▸ Assignment
Repeat exactly the lines from the start of the records below through the line that contains "70 615 977.5", including both.

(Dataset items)
━━━━

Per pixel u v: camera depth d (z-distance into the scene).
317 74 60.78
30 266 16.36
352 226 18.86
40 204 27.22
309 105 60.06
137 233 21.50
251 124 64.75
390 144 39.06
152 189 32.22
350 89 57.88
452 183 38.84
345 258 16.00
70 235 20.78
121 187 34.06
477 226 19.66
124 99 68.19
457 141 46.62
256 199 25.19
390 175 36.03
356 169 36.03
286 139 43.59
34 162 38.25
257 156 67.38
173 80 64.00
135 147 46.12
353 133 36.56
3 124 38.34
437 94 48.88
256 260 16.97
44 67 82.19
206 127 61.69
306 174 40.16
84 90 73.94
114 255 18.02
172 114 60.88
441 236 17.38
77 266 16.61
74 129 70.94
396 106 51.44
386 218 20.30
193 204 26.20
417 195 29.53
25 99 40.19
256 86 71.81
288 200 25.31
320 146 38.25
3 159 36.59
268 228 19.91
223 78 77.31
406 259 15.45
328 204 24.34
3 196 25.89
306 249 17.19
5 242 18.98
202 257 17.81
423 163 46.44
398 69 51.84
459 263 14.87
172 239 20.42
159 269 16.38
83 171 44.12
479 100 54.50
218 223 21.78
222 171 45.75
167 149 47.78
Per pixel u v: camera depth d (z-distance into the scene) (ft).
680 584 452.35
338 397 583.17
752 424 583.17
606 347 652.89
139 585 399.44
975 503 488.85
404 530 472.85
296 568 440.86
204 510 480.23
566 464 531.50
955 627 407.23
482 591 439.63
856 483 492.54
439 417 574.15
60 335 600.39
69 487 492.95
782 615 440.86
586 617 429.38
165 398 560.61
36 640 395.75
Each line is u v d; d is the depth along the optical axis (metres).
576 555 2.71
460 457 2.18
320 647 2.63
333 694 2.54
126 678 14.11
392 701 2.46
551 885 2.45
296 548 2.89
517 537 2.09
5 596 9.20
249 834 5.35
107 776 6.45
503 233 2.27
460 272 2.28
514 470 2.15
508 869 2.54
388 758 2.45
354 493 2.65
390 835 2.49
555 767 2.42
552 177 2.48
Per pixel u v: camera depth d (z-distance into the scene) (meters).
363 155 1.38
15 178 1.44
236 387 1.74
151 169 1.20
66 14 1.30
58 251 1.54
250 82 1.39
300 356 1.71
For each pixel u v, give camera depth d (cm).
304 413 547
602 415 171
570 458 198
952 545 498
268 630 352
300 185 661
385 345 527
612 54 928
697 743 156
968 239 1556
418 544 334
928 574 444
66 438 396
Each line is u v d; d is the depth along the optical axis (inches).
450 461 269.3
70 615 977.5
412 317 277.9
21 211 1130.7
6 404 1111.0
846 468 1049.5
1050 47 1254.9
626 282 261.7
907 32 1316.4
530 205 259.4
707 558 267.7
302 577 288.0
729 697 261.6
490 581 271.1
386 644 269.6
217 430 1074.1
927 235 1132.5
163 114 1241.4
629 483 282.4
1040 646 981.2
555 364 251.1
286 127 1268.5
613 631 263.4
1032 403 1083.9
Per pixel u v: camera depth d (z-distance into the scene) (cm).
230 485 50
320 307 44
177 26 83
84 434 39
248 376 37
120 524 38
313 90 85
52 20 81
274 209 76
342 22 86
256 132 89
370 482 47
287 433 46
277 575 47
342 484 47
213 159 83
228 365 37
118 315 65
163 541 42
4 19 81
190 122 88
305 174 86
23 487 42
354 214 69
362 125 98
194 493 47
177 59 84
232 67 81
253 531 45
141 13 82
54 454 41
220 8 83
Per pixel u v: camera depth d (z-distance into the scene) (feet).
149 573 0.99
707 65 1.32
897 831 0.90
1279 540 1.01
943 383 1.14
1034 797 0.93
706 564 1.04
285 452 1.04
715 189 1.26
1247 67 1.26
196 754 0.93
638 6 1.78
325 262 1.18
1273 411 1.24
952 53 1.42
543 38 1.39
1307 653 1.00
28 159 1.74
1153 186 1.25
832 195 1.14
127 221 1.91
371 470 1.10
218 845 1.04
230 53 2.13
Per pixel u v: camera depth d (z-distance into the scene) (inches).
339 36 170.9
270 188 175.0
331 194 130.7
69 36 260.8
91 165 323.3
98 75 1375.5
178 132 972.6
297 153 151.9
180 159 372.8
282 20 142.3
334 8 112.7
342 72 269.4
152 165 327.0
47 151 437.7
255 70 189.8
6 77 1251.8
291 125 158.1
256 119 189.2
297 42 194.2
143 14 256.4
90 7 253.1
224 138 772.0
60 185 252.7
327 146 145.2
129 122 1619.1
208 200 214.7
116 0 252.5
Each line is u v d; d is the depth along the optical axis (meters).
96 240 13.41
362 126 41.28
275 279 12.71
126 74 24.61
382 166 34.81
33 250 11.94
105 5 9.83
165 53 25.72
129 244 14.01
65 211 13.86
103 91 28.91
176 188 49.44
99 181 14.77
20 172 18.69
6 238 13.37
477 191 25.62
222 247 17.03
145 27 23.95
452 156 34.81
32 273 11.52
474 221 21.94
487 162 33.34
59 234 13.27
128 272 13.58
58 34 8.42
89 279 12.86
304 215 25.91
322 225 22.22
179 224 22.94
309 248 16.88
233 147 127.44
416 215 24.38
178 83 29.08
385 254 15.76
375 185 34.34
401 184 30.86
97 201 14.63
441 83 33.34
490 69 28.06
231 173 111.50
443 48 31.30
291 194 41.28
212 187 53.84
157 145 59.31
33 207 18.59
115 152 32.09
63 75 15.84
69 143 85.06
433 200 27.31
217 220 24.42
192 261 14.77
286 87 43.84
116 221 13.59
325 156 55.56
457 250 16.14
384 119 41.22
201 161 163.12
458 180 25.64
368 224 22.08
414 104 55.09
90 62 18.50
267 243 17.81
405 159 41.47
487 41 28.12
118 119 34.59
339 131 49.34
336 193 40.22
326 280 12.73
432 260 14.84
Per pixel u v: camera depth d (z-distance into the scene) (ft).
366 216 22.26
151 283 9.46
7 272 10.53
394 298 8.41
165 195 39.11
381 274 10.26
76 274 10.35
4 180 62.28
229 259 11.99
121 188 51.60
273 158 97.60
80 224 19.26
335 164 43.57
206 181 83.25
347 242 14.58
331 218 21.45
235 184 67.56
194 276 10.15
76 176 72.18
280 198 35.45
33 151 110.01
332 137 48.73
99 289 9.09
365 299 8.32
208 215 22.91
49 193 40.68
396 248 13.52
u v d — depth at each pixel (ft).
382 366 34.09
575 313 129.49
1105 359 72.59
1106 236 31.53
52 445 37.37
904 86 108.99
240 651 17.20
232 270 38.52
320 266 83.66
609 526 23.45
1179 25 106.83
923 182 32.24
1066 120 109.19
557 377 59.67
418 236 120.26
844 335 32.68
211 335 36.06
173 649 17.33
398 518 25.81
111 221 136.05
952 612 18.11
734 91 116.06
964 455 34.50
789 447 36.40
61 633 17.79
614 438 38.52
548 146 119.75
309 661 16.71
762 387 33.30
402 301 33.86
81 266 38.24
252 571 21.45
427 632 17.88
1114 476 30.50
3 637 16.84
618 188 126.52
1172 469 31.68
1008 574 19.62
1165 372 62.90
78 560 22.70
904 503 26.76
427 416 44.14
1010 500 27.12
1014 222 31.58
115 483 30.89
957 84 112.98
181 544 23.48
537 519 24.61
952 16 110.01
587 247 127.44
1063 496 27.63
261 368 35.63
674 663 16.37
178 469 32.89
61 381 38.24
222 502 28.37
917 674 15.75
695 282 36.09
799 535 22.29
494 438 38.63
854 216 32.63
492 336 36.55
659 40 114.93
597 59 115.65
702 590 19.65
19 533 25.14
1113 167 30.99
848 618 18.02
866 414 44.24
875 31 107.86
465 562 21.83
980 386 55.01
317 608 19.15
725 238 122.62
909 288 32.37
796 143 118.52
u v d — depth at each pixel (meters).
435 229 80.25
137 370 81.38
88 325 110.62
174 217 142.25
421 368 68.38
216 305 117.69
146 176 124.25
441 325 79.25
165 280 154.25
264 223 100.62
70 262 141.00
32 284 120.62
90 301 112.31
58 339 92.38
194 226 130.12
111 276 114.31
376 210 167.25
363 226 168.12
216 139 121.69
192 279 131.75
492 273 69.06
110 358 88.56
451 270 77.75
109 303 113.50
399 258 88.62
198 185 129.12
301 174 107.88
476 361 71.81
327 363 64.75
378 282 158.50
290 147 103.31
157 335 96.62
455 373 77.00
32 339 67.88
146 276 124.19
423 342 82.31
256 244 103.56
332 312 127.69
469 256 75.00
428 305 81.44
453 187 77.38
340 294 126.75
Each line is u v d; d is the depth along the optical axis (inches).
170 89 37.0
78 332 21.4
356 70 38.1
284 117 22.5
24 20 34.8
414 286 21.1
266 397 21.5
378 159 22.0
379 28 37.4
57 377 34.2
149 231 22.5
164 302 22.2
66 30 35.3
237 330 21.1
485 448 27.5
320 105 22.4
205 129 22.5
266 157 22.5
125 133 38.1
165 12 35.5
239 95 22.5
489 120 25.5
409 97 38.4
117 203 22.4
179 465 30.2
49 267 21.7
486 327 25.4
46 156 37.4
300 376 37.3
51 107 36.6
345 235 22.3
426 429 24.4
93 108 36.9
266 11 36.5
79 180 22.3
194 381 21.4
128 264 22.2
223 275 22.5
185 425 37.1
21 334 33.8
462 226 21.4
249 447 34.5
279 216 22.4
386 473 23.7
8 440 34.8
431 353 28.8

━━━━

▸ Written response
Per pixel u v: camera depth d (z-distance into the scene).
317 74 60.78
30 266 16.36
352 226 18.86
40 204 27.22
309 105 60.06
137 233 21.50
251 124 64.75
390 144 39.06
152 189 32.22
350 89 57.88
452 183 38.84
345 258 16.00
70 235 20.78
121 187 34.06
477 226 19.66
124 99 68.19
457 141 46.62
256 199 25.19
390 175 36.03
356 169 36.03
286 139 43.59
34 162 38.25
257 156 67.38
173 80 64.00
135 147 46.12
353 133 36.56
3 124 38.34
437 94 48.88
256 260 16.97
44 67 82.19
206 127 61.69
306 174 40.16
84 90 73.94
114 255 18.02
172 114 60.88
441 236 17.38
77 266 16.61
74 129 70.94
396 106 51.44
386 218 20.30
193 204 26.20
417 195 29.53
25 99 40.19
256 86 71.81
288 200 25.31
320 146 38.25
3 159 36.59
268 228 19.91
223 78 77.31
406 259 15.45
328 204 24.34
3 196 25.89
306 249 17.19
5 242 18.98
202 257 17.81
423 163 46.44
398 69 51.84
459 263 14.87
172 239 20.42
159 269 16.38
83 171 44.12
479 100 54.50
218 223 21.78
222 171 45.75
167 149 47.78
Per pixel u v: camera depth d (z-distance into the scene) (ft).
680 584 452.35
338 397 583.17
752 424 583.17
606 347 652.89
139 585 399.44
975 503 488.85
404 530 472.85
296 568 440.86
204 510 480.23
566 464 531.50
955 627 407.23
482 591 439.63
856 483 492.54
439 417 574.15
60 335 600.39
69 487 492.95
782 615 440.86
586 617 429.38
165 398 560.61
36 640 395.75
Each line is u v d; d is the depth along the optical axis (metres).
576 555 2.71
460 457 2.18
320 647 2.63
333 694 2.54
126 678 14.11
392 701 2.46
551 885 2.45
296 548 2.89
517 537 2.09
5 596 9.20
249 834 5.35
107 776 6.45
503 233 2.27
460 272 2.28
514 470 2.15
508 869 2.54
388 758 2.45
354 493 2.65
390 835 2.49
555 767 2.42
552 177 2.48
Per pixel u v: camera depth d (z-distance into the scene) (meters).
363 155 1.38
15 178 1.44
236 387 1.74
151 169 1.20
66 14 1.30
58 251 1.54
250 82 1.39
300 356 1.71
For each pixel u v, give camera depth d (cm).
304 413 547
602 415 171
570 458 198
952 545 498
268 630 352
300 185 661
385 345 527
612 54 928
697 743 156
968 239 1556
418 544 334
928 574 444
66 438 396
Each line is u v d; d is the depth along the optical axis (inches).
450 461 269.3
70 615 977.5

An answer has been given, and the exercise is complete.